[AIM OF THE TASK]
Go to the line containing "4W Stage Rally" in the records below and print it and every following line exactly, on through the line containing "to be extremely", then stop.

[DATA LISTING]
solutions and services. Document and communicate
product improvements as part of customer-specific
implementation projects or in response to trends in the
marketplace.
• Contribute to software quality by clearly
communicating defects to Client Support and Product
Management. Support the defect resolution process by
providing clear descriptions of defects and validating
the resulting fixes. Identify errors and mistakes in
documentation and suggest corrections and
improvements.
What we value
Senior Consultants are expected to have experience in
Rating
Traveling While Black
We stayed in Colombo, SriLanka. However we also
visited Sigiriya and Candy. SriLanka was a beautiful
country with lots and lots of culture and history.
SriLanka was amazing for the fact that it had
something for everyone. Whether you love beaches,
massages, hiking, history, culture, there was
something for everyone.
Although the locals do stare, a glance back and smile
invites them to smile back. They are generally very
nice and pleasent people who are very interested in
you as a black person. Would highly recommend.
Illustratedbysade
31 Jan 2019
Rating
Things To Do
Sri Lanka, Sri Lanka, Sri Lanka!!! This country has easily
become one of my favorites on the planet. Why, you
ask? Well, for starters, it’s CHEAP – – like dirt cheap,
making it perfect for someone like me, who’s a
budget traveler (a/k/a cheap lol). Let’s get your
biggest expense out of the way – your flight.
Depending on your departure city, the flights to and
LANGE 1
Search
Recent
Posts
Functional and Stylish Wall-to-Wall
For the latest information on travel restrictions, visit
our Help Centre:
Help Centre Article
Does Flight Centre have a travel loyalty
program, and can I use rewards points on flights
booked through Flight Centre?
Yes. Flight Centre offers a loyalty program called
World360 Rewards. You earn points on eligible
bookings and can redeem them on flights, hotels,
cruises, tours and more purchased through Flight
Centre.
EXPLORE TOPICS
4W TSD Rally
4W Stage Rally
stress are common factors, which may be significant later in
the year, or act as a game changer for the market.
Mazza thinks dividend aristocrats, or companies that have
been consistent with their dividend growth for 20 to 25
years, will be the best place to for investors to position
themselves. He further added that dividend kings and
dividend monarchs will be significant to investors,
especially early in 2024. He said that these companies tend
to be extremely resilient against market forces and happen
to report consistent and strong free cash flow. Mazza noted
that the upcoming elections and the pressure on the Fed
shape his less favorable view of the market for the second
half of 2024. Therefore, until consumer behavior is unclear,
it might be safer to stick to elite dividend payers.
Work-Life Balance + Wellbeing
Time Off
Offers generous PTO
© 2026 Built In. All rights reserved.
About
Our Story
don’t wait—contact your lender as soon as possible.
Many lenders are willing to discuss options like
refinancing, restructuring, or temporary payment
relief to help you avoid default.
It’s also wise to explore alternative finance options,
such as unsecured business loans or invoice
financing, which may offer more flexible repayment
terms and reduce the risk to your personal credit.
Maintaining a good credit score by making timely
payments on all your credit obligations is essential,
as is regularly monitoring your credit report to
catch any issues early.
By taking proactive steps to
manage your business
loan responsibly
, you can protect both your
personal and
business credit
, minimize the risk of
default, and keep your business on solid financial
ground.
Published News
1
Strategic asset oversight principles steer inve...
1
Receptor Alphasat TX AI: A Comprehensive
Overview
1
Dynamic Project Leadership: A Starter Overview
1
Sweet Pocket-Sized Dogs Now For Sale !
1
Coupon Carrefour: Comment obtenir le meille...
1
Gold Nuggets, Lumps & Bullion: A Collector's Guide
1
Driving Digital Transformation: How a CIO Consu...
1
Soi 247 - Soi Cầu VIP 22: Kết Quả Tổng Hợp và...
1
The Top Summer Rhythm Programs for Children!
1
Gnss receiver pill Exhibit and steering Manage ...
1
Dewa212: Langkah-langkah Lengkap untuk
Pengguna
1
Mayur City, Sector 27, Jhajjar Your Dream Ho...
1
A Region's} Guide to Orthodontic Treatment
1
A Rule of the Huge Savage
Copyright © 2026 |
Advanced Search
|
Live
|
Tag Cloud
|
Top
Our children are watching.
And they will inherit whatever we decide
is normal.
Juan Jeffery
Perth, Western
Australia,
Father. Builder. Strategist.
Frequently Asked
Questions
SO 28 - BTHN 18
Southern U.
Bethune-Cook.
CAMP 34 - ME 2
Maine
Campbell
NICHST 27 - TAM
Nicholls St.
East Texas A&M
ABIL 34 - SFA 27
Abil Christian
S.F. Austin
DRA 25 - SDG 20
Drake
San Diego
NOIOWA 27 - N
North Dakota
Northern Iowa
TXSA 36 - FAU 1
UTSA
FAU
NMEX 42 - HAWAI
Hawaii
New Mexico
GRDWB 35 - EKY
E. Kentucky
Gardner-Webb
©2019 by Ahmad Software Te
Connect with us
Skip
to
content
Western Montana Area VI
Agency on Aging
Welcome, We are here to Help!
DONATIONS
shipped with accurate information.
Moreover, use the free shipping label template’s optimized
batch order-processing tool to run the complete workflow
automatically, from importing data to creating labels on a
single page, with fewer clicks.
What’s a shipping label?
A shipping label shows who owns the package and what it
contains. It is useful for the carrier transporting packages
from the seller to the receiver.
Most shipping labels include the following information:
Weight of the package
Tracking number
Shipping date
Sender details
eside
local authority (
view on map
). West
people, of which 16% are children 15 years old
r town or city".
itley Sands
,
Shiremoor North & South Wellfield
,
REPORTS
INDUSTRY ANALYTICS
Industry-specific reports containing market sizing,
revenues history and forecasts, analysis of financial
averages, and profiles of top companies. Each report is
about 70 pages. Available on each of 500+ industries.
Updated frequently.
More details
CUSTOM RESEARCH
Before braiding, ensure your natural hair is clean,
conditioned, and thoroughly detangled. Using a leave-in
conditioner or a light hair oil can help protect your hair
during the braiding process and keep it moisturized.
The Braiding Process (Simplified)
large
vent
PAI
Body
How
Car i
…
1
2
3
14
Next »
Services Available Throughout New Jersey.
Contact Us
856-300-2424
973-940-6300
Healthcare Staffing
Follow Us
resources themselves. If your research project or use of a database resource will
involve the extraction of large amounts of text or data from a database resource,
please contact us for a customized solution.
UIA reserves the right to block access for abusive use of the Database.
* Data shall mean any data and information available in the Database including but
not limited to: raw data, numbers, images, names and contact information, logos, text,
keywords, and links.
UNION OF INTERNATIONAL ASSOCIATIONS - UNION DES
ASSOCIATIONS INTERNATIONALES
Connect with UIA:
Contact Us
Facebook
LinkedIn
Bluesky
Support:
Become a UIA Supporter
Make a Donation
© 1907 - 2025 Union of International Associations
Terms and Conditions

[FINISHED EXERCISE]
4W Stage Rally
stress are common factors, which may be significant later in
the year, or act as a game changer for the market.
Mazza thinks dividend aristocrats, or companies that have
been consistent with their dividend growth for 20 to 25
years, will be the best place to for investors to position
themselves. He further added that dividend kings and
dividend monarchs will be significant to investors,
especially early in 2024. He said that these companies tend
to be extremely resilient against market forces and happen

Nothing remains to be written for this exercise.